- City: Fredericton, New Brunswick
- League: American Hockey League
- Operated: 1990–1999
- Home arena: Aitken Centre
- Colours: Red, white and blue
- Affiliates: Montreal Canadiens

Franchise history
- 1969–1971: Montreal Voyageurs
- 1971–1984: Nova Scotia Voyageurs
- 1984–1990: Sherbrooke Canadiens
- 1990–1999: Fredericton Canadiens
- 1999–2002: Quebec Citadelles
- 2002–2015: Hamilton Bulldogs
- 2015–2017: St. John's IceCaps
- 2017–present: Laval Rocket

Championships
- Regular season titles: one: (1991–92)
- Division titles: one: (1991–92)

= Fredericton Canadiens =

Former minor league hockey team

The Fredericton Canadiens, or the 'Baby Habs', were a professional ice hockey team in Fredericton, New Brunswick. The Canadiens played their home games at the Aitken Centre. They were a member of the American Hockey League from 1990 to 1999, and were a farm team of the Montreal Canadiens.
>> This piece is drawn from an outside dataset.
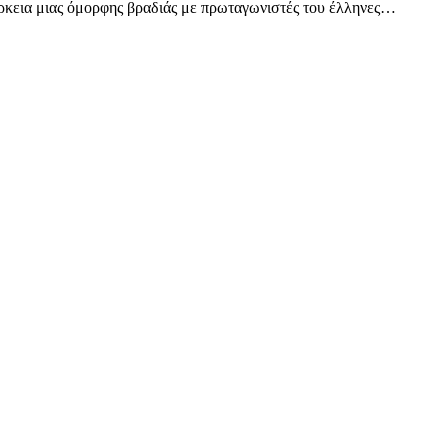
ρκεια μιας όμορφης βραδιάς με πρωταγωνιστές του έλληνες…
As of 2025, they play as the Laval Rocket.

The team was previously the Sherbrooke Canadiens from 1984 to 1990. They moved to Fredericton in May 1990.

In 1995, the Canadiens played in the Calder Cup Finals, where they were swept in four games by the Albany River Rats.
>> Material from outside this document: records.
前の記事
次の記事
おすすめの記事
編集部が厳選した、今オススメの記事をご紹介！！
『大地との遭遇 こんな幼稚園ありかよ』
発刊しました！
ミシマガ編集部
In 1999, the team moved to Quebec City as the Quebec Citadelles, then to Hamilton in 2002 to become the Hamilton Bulldogs. They are now the Laval Rocket.

==Season-by-season results==

===Regular season===

| Season | Games | Won | Lost | Tied | OTL | Points | Goals for | Goals against | Standing |
|---|---|---|---|---|---|---|---|---|---|
| 1990–91 | 80 | 36 | 35 | 9 | — | 81 | 295 | 292 | 4th, North |
| 1991–92 | 80 | 43 | 27 | 10 | — | 96 | 314 | 254 | 1st, Atlantic |
| 1992–93 | 80 | 38 | 31 | 11 | — | 87 | 314 | 278 | 2nd, Atlantic |
| 1993–94 | 80 | 31 | 42 | 7 | — | 69 | 294 | 296 | 5th, Atlantic |
| 1994–95 | 80 | 35 | 40 | 5 | — | 75 | 274 | 288 | 3rd, Atlantic |
| 1995–96 | 80 | 34 | 35 | 11 | — | 79 | 307 | 308 | 4th, Atlantic |
| 1996–97 | 80 | 26 | 44 | 8 | 2 | 62 | 234 | 283 | 4th, Canadian |
| 1997–98 | 80 | 33 | 32 | 10 | 5 | 81 | 245 | 244 | 2nd, Atlantic |
| 1998–99 | 80 | 33 | 36 | 6 | 5 | 77 | 246 | 246 | 3rd, Atlantic |

===Playoffs===

| Season | Prelim | 1st round | 2nd round | 3rd round | Finals |
|---|---|---|---|---|---|
| 1990–91 | W, 12-7, MAINE^{†} | L, 3-4, SPR | — | — | — |
| 1991–92 | — | L, 3-4, MONC | — | — | — |
| 1992–93 | — | L, 1-4, CB | — | — | — |
| 1993–94 | Out of playoffs |  |  |  |  |
| 1994–95 | — | W, 4-1, SJNL | W, 4-2, PEI | W, 2-0, CORN | L, 0-4, ALB |
| 1995–96 | — | W, 3-2, PEI | L, 1-4, SJNB | — | — |
| 1996–97 | Out of playoffs |  |  |  |  |
| 1997–98 | — | L, 1-3, PORT | — | — | — |
| 1998–99 | — | W, 3-2, SJNL | W, 4-0, SJNB | L, 2-4, PROV | — |

^{†} Two game combined total goals series.